§ Fragmento de texto
10El nuevo radar de tramo de la GC-1 entre Las Palmas de Gran Canaria y Telde
La GC-1 es la columna vertebral del tráfico en Gran Canaria, y el tramo entre Las Palmas de Gran Canaria y Telde concentra la mayor presión circulatoria de la isla. Por ese corredor pasan a diario miles de vehículos que conectan la capital con Telde, segundo municipio más poblado, y con la zona turística del sur. Es también uno de los puntos donde la conducción cambia de registro: a la altura de Ojos de Garza, en Telde, el límite baja de 120 a 100 km/h, un salto que históricamente ha provocado frenazos y ha convertido la zona en un foco de sanciones. La saturación en horas punta es tal que el Cabildo y el Gobierno de Canarias han impulsado medidas para aliviar los atascos en ese mismo tramo, con la ampliación a un cuarto carril como solución de fondo. Esa combinación de densidad de tráfico, cambio de limitación y riesgo potencial explica que la DGT haya puesto la lupa sobre esta vía.
Los controles en la GC-1 no son nuevos, pero su peso ha ido a más. El cinemómetro fijo del kilómetro 42,2 fue uno de los 50 radares que más multaron de toda España en 2023, con 38.240 sanciones, y según Automovilistas Europeos Asociados la GC-1 figura entre las carreteras que más denuncias por radar acumulan a nivel nacional. Frente a esos dispositivos puntuales, los radares de tramo, que calculan la velocidad media entre dos puntos y hacen inútil frenar en el último instante, son la apuesta reciente de la DGT: Las Palmas es una de las provincias con mayor concentración de estos equipos, junto a Palencia y Málaga. En el plan de 122 nuevos puntos de control para 2025, con 106 ya operativos, Canarias recibe varios de estos cinemómetros, lo que refuerza la vigilancia sobre un corredor por el que transitan a diario decenas de miles de conductores.

§ Datos recopilados
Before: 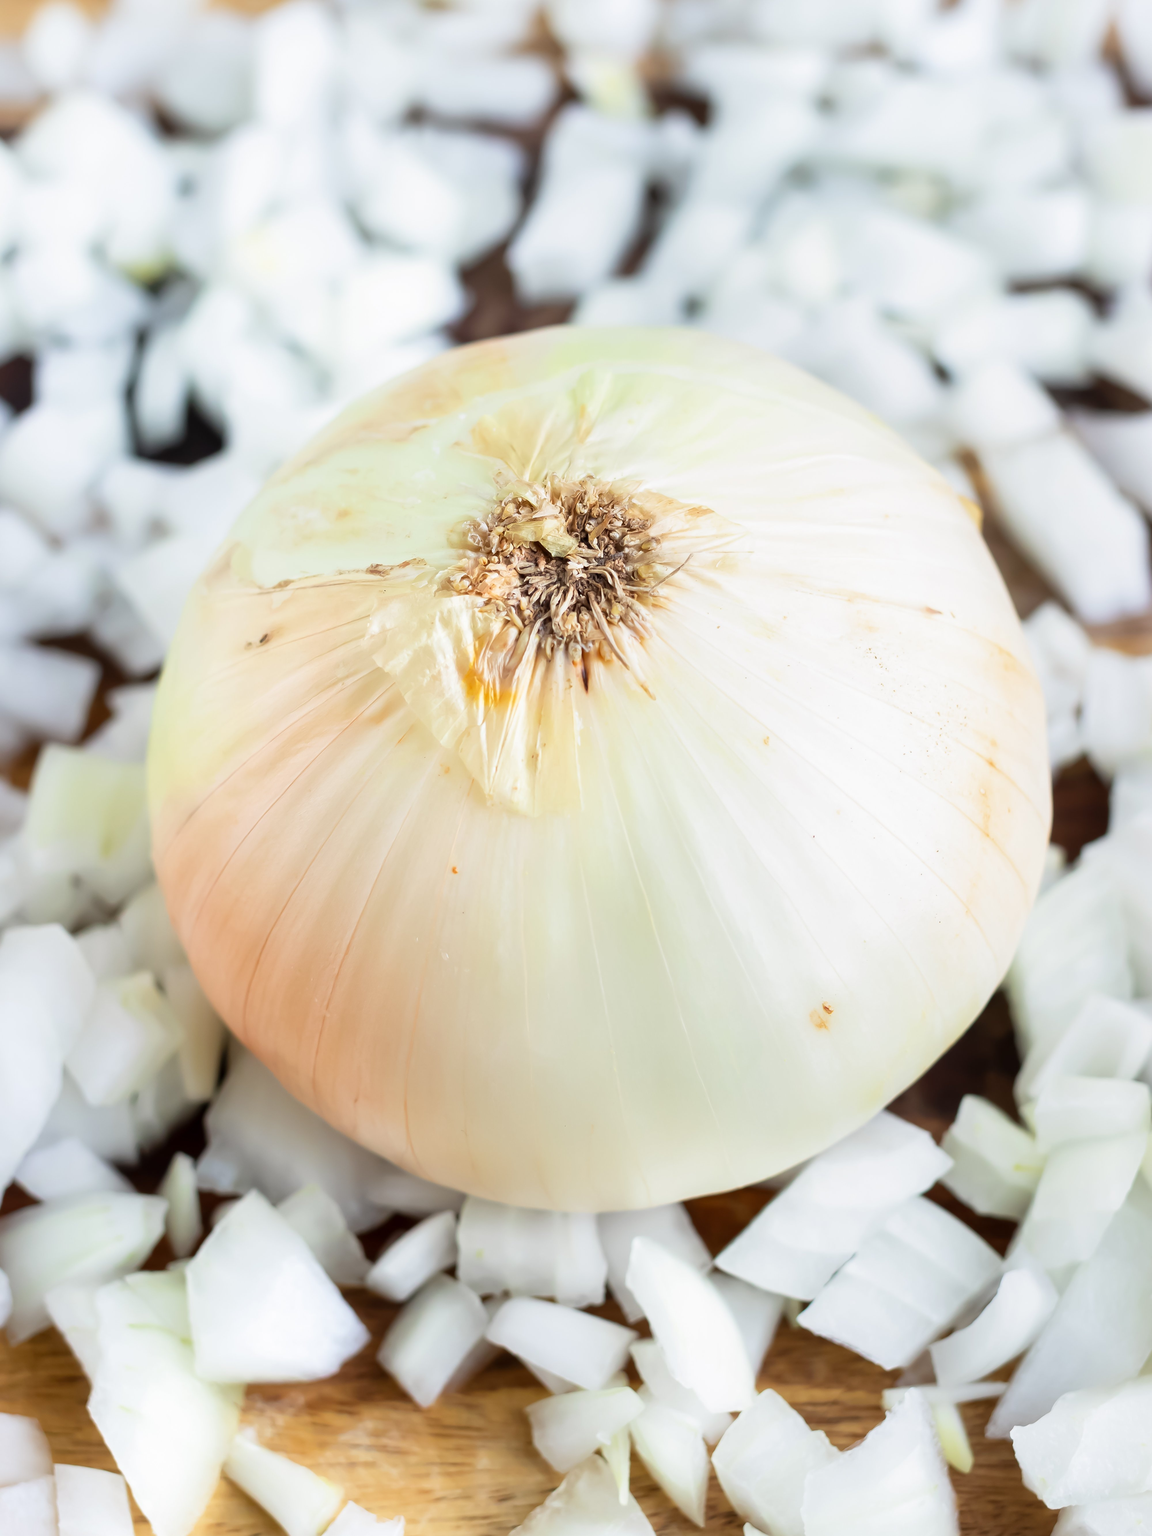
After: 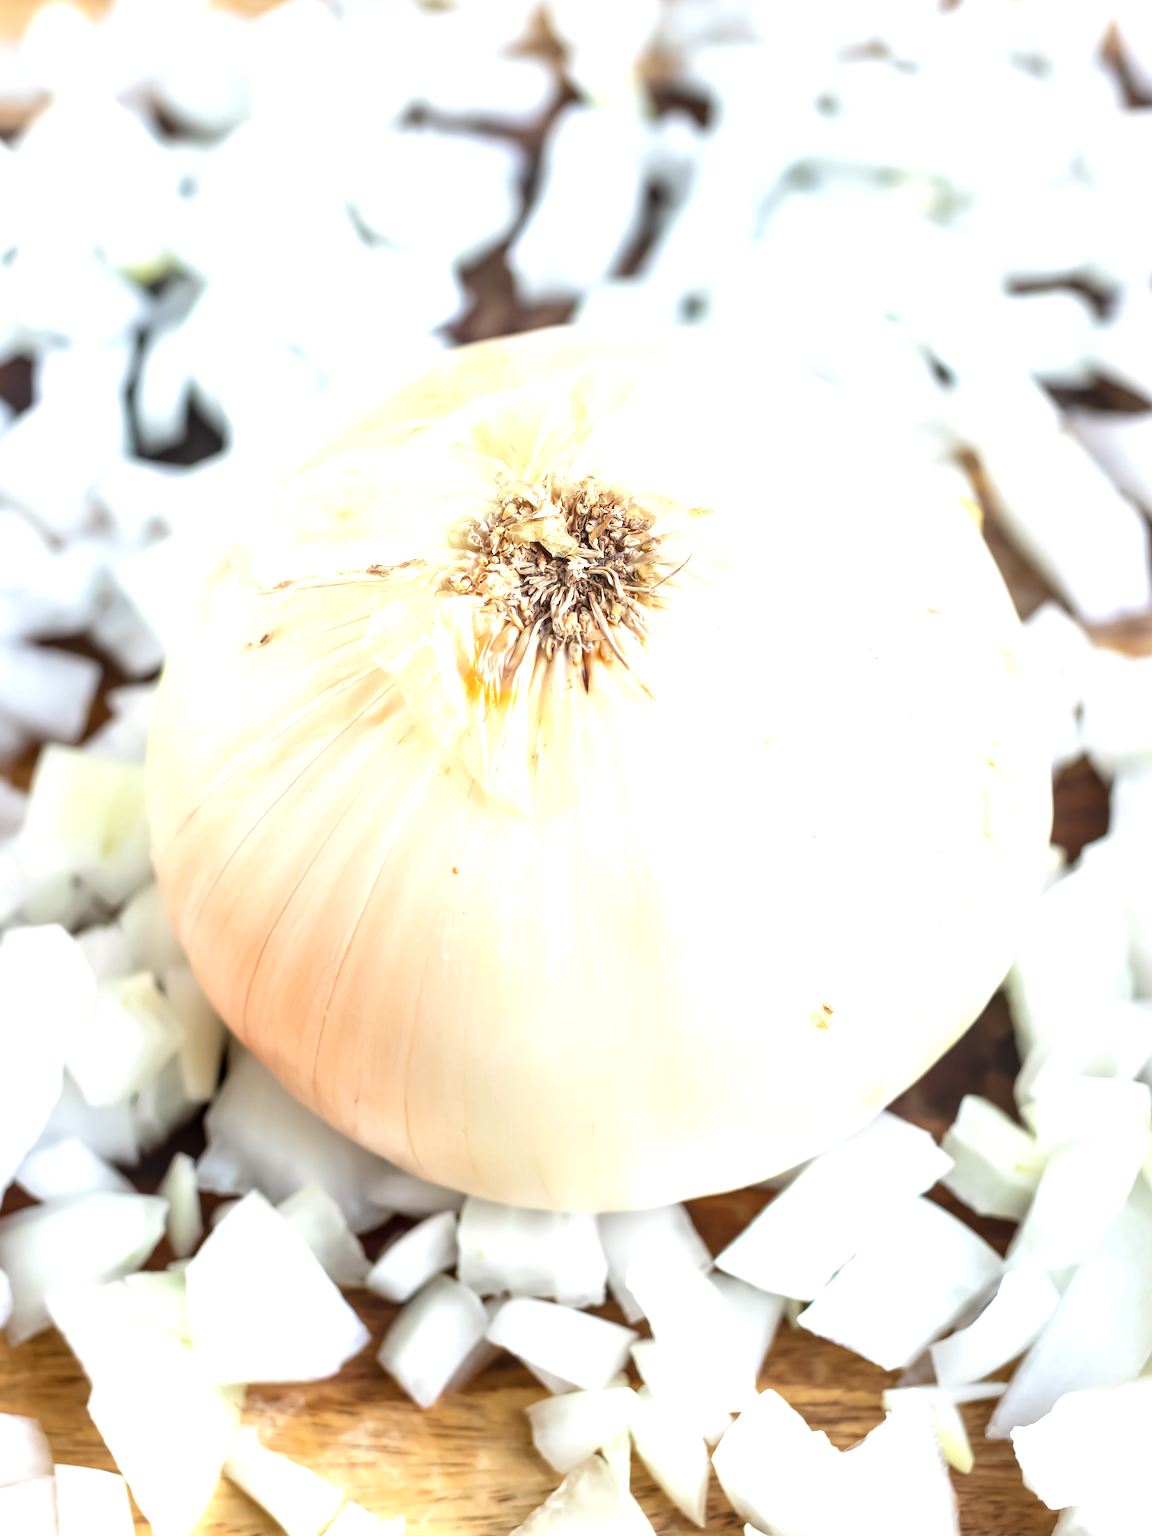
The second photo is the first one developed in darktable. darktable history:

§ Tarea
Reproduce literalmente el pasaje del texto sobre el radar de tramo de la GC-1 comprendido entre "Los controles en" y "miles de conductores.", ambos incluidos.

§ Solución desarrollada
Los controles en la GC-1 no son nuevos, pero su peso ha ido a más. El cinemómetro fijo del kilómetro 42,2 fue uno de los 50 radares que más multaron de toda España en 2023, con 38.240 sanciones, y según Automovilistas Europeos Asociados la GC-1 figura entre las carreteras que más denuncias por radar acumulan a nivel nacional. Frente a esos dispositivos puntuales, los radares de tramo, que calculan la velocidad media entre dos puntos y hacen inútil frenar en el último instante, son la apuesta reciente de la DGT: Las Palmas es una de las provincias con mayor concentración de estos equipos, junto a Palencia y Málaga. En el plan de 122 nuevos puntos de control para 2025, con 106 ya operativos, Canarias recibe varios de estos cinemómetros, lo que refuerza la vigilancia sobre un corredor por el que transitan a diario decenas de miles de conductores.